<<<<

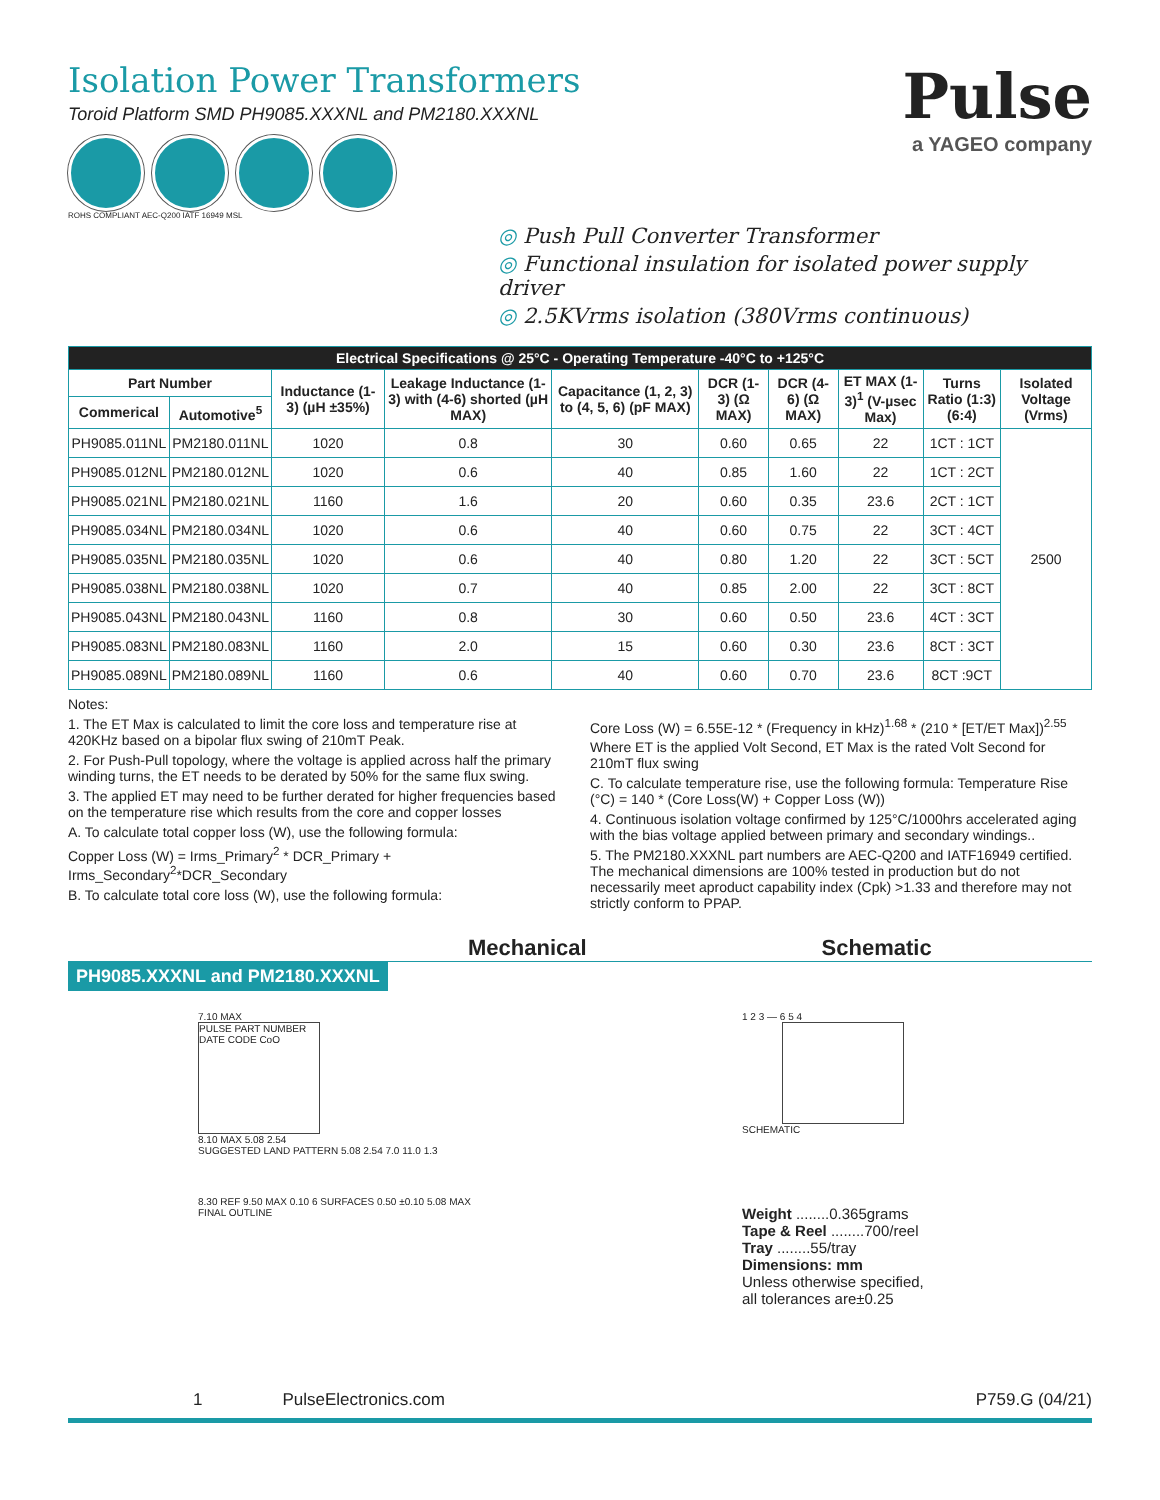Isolation Power Transformers
Toroid Platform SMD PH9085.XXXNL and PM2180.XXXNL
ROHS COMPLIANT AEC-Q200 IATF 16949 MSL
Pulse
a YAGEO company
◎ Push Pull Converter Transformer
◎ Functional insulation for isolated power supply driver
◎ 2.5KVrms isolation (380Vrms continuous)
| Electrical Specifications @ 25°C - Operating Temperature -40°C to +125°C | | | | | | | | | |
| --- | --- | --- | --- | --- | --- | --- | --- | --- | --- |
| Part Number | | Inductance (1-3) (µH ±35%) | Leakage Inductance (1-3) with (4-6) shorted (µH MAX) | Capacitance (1, 2, 3) to (4, 5, 6) (pF MAX) | DCR (1-3) (Ω MAX) | DCR (4-6) (Ω MAX) | ET MAX (1-3)<sup>1</sup> (V-µsec Max) | Turns Ratio (1:3) (6:4) | Isolated Voltage (Vrms) |
| Commerical | Automotive<sup>5</sup> | | | | | | | | |
| PH9085.011NL | PM2180.011NL | 1020 | 0.8 | 30 | 0.60 | 0.65 | 22 | 1CT : 1CT | 2500 |
| PH9085.012NL | PM2180.012NL | 1020 | 0.6 | 40 | 0.85 | 1.60 | 22 | 1CT : 2CT | |
| PH9085.021NL | PM2180.021NL | 1160 | 1.6 | 20 | 0.60 | 0.35 | 23.6 | 2CT : 1CT | |
| PH9085.034NL | PM2180.034NL | 1020 | 0.6 | 40 | 0.60 | 0.75 | 22 | 3CT : 4CT | |
| PH9085.035NL | PM2180.035NL | 1020 | 0.6 | 40 | 0.80 | 1.20 | 22 | 3CT : 5CT | |
| PH9085.038NL | PM2180.038NL | 1020 | 0.7 | 40 | 0.85 | 2.00 | 22 | 3CT : 8CT | |
| PH9085.043NL | PM2180.043NL | 1160 | 0.8 | 30 | 0.60 | 0.50 | 23.6 | 4CT : 3CT | |
| PH9085.083NL | PM2180.083NL | 1160 | 2.0 | 15 | 0.60 | 0.30 | 23.6 | 8CT : 3CT | |
| PH9085.089NL | PM2180.089NL | 1160 | 0.6 | 40 | 0.60 | 0.70 | 23.6 | 8CT :9CT | |
Notes:
1. The ET Max is calculated to limit the core loss and temperature rise at 420KHz based on a bipolar flux swing of 210mT Peak.
2. For Push-Pull topology, where the voltage is applied across half the primary winding turns, the ET needs to be derated by 50% for the same flux swing.
3. The applied ET may need to be further derated for higher frequencies based on the temperature rise which results from the core and copper losses
A. To calculate total copper loss (W), use the following formula:
Copper Loss (W) = Irms_Primary<sup>2</sup> * DCR_Primary + Irms_Secondary<sup>2</sup>*DCR_Secondary
B. To calculate total core loss (W), use the following formula:
Core Loss (W) = 6.55E-12 * (Frequency in kHz)<sup>1.68</sup> * (210 * [ET/ET Max])<sup>2.55</sup>
Where ET is the applied Volt Second, ET Max is the rated Volt Second for 210mT flux swing
C. To calculate temperature rise, use the following formula: Temperature Rise (°C) = 140 * (Core Loss(W) + Copper Loss (W))
4. Continuous isolation voltage confirmed by 125°C/1000hrs accelerated aging with the bias voltage applied between primary and secondary windings..
5. The PM2180.XXXNL part numbers are AEC-Q200 and IATF16949 certified. The mechanical dimensions are 100% tested in production but do not necessarily meet aproduct capability index (Cpk) >1.33 and therefore may not strictly conform to PPAP.
Mechanical Schematic
PH9085.XXXNL and PM2180.XXXNL
7.10 MAX
PULSE PART NUMBER DATE CODE CoO
8.10 MAX 5.08 2.54
SUGGESTED LAND PATTERN 5.08 2.54 7.0 11.0 1.3
8.30 REF 9.50 MAX 0.10 6 SURFACES 0.50 ±0.10 5.08 MAX
FINAL OUTLINE
1 2 3 — 6 5 4
SCHEMATIC
Weight ........0.365grams
Tape & Reel ........700/reel
Tray ........55/tray
Dimensions: mm
Unless otherwise specified,
all tolerances are±0.25
1 PulseElectronics.com P759.G (04/21)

>>>>

Each line of the material above should be set down exactly, with no pictures.

Isolation Power Transformers
Toroid Platform SMD PH9085.XXXNL and PM2180.XXXNL
ROHS COMPLIANT AEC-Q200 IATF 16949 MSL
Pulse
a YAGEO company
◎ Push Pull Converter Transformer
◎ Functional insulation for isolated power supply driver
◎ 2.5KVrms isolation (380Vrms continuous)
| Electrical Specifications @ 25°C - Operating Temperature -40°C to +125°C | | | | | | | | | |
| --- | --- | --- | --- | --- | --- | --- | --- | --- | --- |
| Part Number | | Inductance (1-3) (µH ±35%) | Leakage Inductance (1-3) with (4-6) shorted (µH MAX) | Capacitance (1, 2, 3) to (4, 5, 6) (pF MAX) | DCR (1-3) (Ω MAX) | DCR (4-6) (Ω MAX) | ET MAX (1-3)<sup>1</sup> (V-µsec Max) | Turns Ratio (1:3) (6:4) | Isolated Voltage (Vrms) |
| Commerical | Automotive<sup>5</sup> | | | | | | | | |
| PH9085.011NL | PM2180.011NL | 1020 | 0.8 | 30 | 0.60 | 0.65 | 22 | 1CT : 1CT | 2500 |
| PH9085.012NL | PM2180.012NL | 1020 | 0.6 | 40 | 0.85 | 1.60 | 22 | 1CT : 2CT | |
| PH9085.021NL | PM2180.021NL | 1160 | 1.6 | 20 | 0.60 | 0.35 | 23.6 | 2CT : 1CT | |
| PH9085.034NL | PM2180.034NL | 1020 | 0.6 | 40 | 0.60 | 0.75 | 22 | 3CT : 4CT | |
| PH9085.035NL | PM2180.035NL | 1020 | 0.6 | 40 | 0.80 | 1.20 | 22 | 3CT : 5CT | |
| PH9085.038NL | PM2180.038NL | 1020 | 0.7 | 40 | 0.85 | 2.00 | 22 | 3CT : 8CT | |
| PH9085.043NL | PM2180.043NL | 1160 | 0.8 | 30 | 0.60 | 0.50 | 23.6 | 4CT : 3CT | |
| PH9085.083NL | PM2180.083NL | 1160 | 2.0 | 15 | 0.60 | 0.30 | 23.6 | 8CT : 3CT | |
| PH9085.089NL | PM2180.089NL | 1160 | 0.6 | 40 | 0.60 | 0.70 | 23.6 | 8CT :9CT | |
Notes:
1. The ET Max is calculated to limit the core loss and temperature rise at 420KHz based on a bipolar flux swing of 210mT Peak.
2. For Push-Pull topology, where the voltage is applied across half the primary winding turns, the ET needs to be derated by 50% for the same flux swing.
3. The applied ET may need to be further derated for higher frequencies based on the temperature rise which results from the core and copper losses
A. To calculate total copper loss (W), use the following formula:
Copper Loss (W) = Irms_Primary<sup>2</sup> * DCR_Primary + Irms_Secondary<sup>2</sup>*DCR_Secondary
B. To calculate total core loss (W), use the following formula:
Core Loss (W) = 6.55E-12 * (Frequency in kHz)<sup>1.68</sup> * (210 * [ET/ET Max])<sup>2.55</sup>
Where ET is the applied Volt Second, ET Max is the rated Volt Second for 210mT flux swing
C. To calculate temperature rise, use the following formula: Temperature Rise (°C) = 140 * (Core Loss(W) + Copper Loss (W))
4. Continuous isolation voltage confirmed by 125°C/1000hrs accelerated aging with the bias voltage applied between primary and secondary windings..
5. The PM2180.XXXNL part numbers are AEC-Q200 and IATF16949 certified. The mechanical dimensions are 100% tested in production but do not necessarily meet aproduct capability index (Cpk) >1.33 and therefore may not strictly conform to PPAP.
Mechanical Schematic
PH9085.XXXNL and PM2180.XXXNL
7.10 MAX
PULSE PART NUMBER DATE CODE CoO
8.10 MAX 5.08 2.54
SUGGESTED LAND PATTERN 5.08 2.54 7.0 11.0 1.3
8.30 REF 9.50 MAX 0.10 6 SURFACES 0.50 ±0.10 5.08 MAX
FINAL OUTLINE
1 2 3 — 6 5 4
SCHEMATIC
Weight ........0.365grams
Tape & Reel ........700/reel
Tray ........55/tray
Dimensions: mm
Unless otherwise specified,
all tolerances are±0.25
1 PulseElectronics.com P759.G (04/21)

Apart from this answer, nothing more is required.